I'd be eager to know what happened to you ... in case your issues happens to someone else?


----------



## Schizoanalysis (Apr 19, 2010)

OK...

I set it up according to the links Atashi gave... and I ran a GBA rom, and it froze on "loading...".

I thought it was bricked -- and I tried reflashing it with the de-bricker Atashi linked to, but the Dingoo never registered as being plugged into my PC.

Then I just reset the unit and it works now.

Except for the GBA roms... it still gets stuck on "loading..." (but resetting it gets the unit back to working order)


Will look into it when I have a bit more time... Bogged down with Uni work...

I guess I just need a new GBA emulator (or maybe to rename the roms)...


----------



## tinymonkeyt (Apr 19, 2010)

I don't know too much, but I think someone posted a very informative topic a few days ago about the Dingoo from ShopTemp!

Linky here:
http://gbatemp.net/index.php?showtopic=221024

EDIT: JUST KIDDING.
I didn't see that Atashi gave you the links >.< Sorry!


----------



## Atashi (Apr 19, 2010)

Are you using the gba emulator that was among the "hk-fix.zip" files?

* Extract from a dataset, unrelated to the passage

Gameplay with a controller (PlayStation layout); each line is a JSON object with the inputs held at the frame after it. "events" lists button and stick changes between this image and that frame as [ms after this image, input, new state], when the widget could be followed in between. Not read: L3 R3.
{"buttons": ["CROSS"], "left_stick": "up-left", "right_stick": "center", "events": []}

That's the one I'm using and so far, I've only had one game that won't work (star wars flight of the falcon). Though I mostly run homebrews, not sure if that will make a difference.

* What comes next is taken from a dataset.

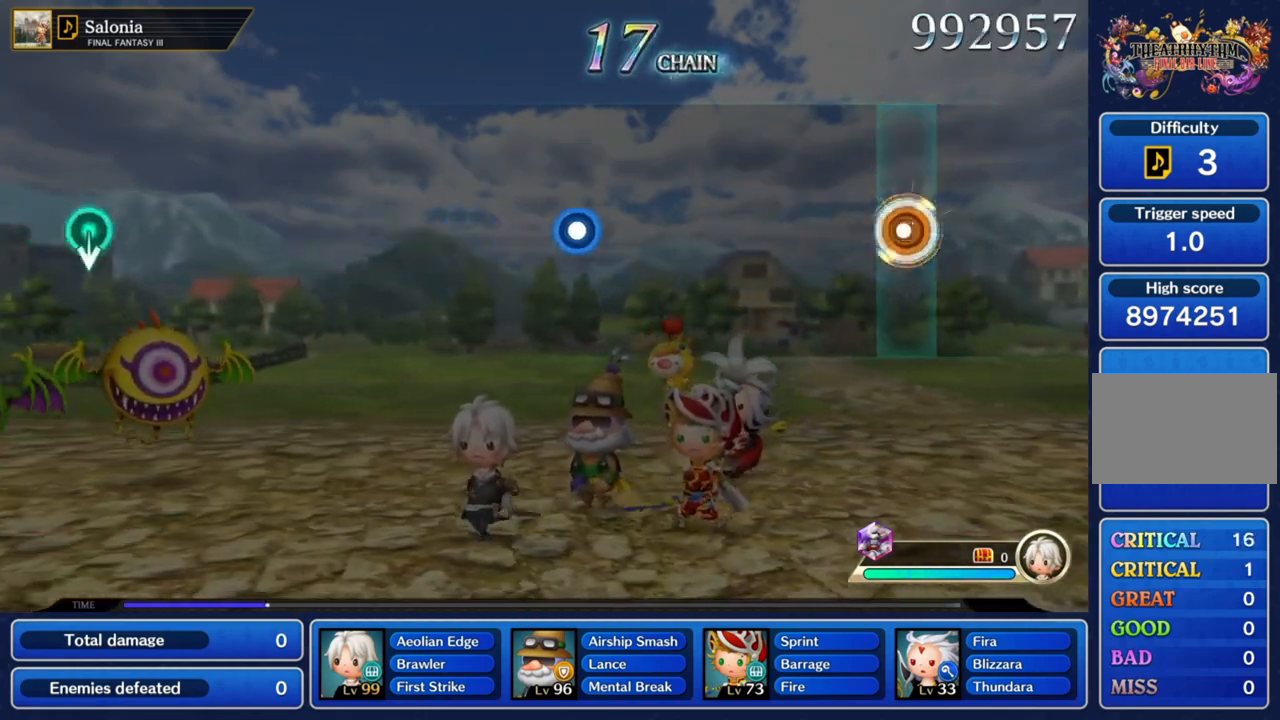
{"buttons": [], "left_stick": "center", "right_stick": "center", "events": [[33, "CROSS", "up"], [100, "left_stick", "center"]]}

Re. the Dingoo not being recognized when you tried to flash it, did you install the drivers that came with the flashing tool? If you did and it still didn't work, what version of Windows are you on? The drivers are not 64bit compatible, and I've read they don't work with Vista / 7 so you might need to run the flasher in "XP compatibility mode".

Good luck!

-Atashi


----------



## Schizoanalysis (Apr 19, 2010)

Hi Atashi -- Thanks for the reply, and thanks for your research!

1) Yep, that's the one I used. I just copied the whole "games" folder from the HK-fix set over.

2) Yep, I am running XP (SP1) and installed the drivers... and held down "B" when connecting... 


I'll give it another bash in the coming days... otherwise I'll just use it for media and the other emulators -- I have a GBM with an EZflashIV and a DSL with GBA expansion pack, so I am not in dire need of a GBA emulator! It was just the first thing I ran to test the unit (as I had a couple of roms handy)!


----------



## Atashi (Apr 19, 2010)

Not sure if that's a typo but you hold down B when you turn it on or hit the reset button, not when connecting. When you boot the Dingoo while holding B it will actually appear to be off - the screen remains off - but it forces the CPU into a boot mode. Then when you plug it in, Windows should see it as new hardware and when it asks for drivers, point it to the driver that came with the flasher tool.

I tried a few GBA commercial roms this morning and found a much lower ratio than I expected - very quick test but out of 3 that I tried, only 1 appeared to work properly. Maybe it's flawed and I just didn't notice as I really just play GBA homebrews. 

I've been reading the forums at dingoonity.com but I don't recall seeing anything about problems there, I'll check again though, and try testing the rest of my GBA roms tonight.

Cheers!

p.s. It should be 'game' on the Dingoo, not 'games'... if the original 'game' folder is there and you've copied the 'games' folder in addition, The dingoo would be running the original emus not the hk-fix ones. Just mentioning that just in case.


----------